Is it possible to switch off keyless entry, I recall a post that mentioned you could do this via the menu but I can not find the post?


----------



## mtainkat (10 mo ago)

I don’t think it’s possible on the TT to turn it off in the menu, you can deactivate it each time you leave the car using the method from the manual but it’s a nuisance if you just don’t want to use keyless. I have ODDeleven so plan to have a look around the coding when mine arrives next week as I’d like to permanently disable it


----------



## mtainkat (10 mo ago)

Some coding I found which sounds like it works, has been done on a few S models by the sound of it


----------



## ademanuele (Mar 9, 2015)

It is a nuisance if you have to deactivate every time you lock the car. I may be imagining it but I do recall someone putting up some screenshots showing where to do this in the menu?


----------



## Frizzley (Jun 28, 2020)

ademanuele said:


> It is a nuisance if you have to deactivate every time you lock the car. I may be imagining it but I do recall someone putting up some screenshots showing where to do this in the menu?


It is possible to do this for some Audi models but don’t think this is an option on the TT. If it is, there will an option Vehicle Settings menu called Open with Connivence Key which will need to be unchecked.


----------



## chelspeed (May 6, 2017)

ademanuele said:


> It is a nuisance if you have to deactivate every time you lock the car.


No need to deactivate it every time just when you know the keys will be close and vulnerable to a relay theft. Parked on the drive at home is the obvious example. If you park in town, in a service station or whatever your keys will be miles away from the car and not vulnerable to the relay theft so no need to deactivate it.
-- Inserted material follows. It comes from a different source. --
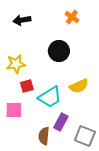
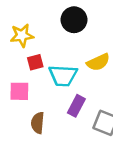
cyan trapezoid: (50, 97) -> (63, 76), turned 35
brown semicircle: (44, 136) -> (38, 123), moved

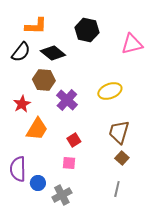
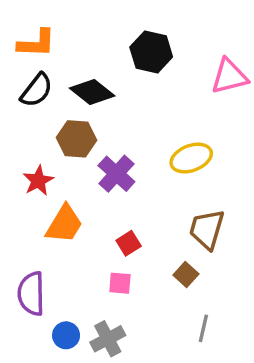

Or keep your keys in a faraday pouch or the microwave oven when parked at home. If you do that then no need to deactivate it then either.


----------



## ademanuele (Mar 9, 2015)

Just collected my car and dealer said that only one of the keys was a convenience key (the shiny one) but they both seem to open the car? Does anyone know what the difference is between these two keys and whether indeed only one of the keys is a convenience key?


----------



## Erty (Nov 26, 2016)

Only one difference : the look...


----------



## gogs (Dec 22, 2010)

Erty said:


> Only one difference : the look...


Agree, both work exactly the same afaik 


Sent from my iPhone using Tapatalk


----------



## kevin#34 (Jan 8, 2019)

no difference in terms of functionality, while for the different look, I believe it is due to a cost reduction…


----------



## NTT (Sep 10, 2020)

I just found out how to disable keyless entry on a “ one -time “ basis. 
on page 26 of the owners manual it says

Press the lock button on the convenience key and within 5 seconds touch the sensor on the door handle. 
this will in effect disable the key temporarily. 
wait at least 10 seconds and check to see if it’s worked. 
upon returning to the car you will need to open by pressing the remote. 
Keyless function is restored after that. 

I will try this out tomorrow and provide feedback.


----------



## ademanuele (Mar 9, 2015)

Yes this does work, would prefer if I could disable permanenfly…


----------



## ademanuele (Mar 9, 2015)

mtainkat said:


> I don’t think it’s possible on the TT to turn it off in the menu, you can deactivate it each time you leave the car using the method from the manual but it’s a nuisance if you just don’t want to use keyless. I have ODDeleven so plan to have a look around the coding when mine arrives next week as I’d like to permanently disable it


Let us know if you find a way to do this 👍


----------



## Dave_TTRS (8 mo ago)

vcds ------> long coding -------> door Handle sensors -------> untick Passive exit sensors installed


----------



## chelspeed (May 6, 2017)

Have you tried it? Can't work out the logic for why turning an *exit* sensor off would disable keyless *entry*.


----------



## Dave_TTRS (8 mo ago)

chelspeed said:


> Have you tried it? Can't work out the logic for why turning an *exit* sensor off would disable keyless *entry*.


Yes, I recently retrofitted Keyless entry to my TTRS, as I was having issues with some adaptions causing errors repeatedly, I unticked the door handles/sensors, this made the car revert to keyless GO only.

mid you need any more info I can post some pictures of what needs changing to disable them.


----------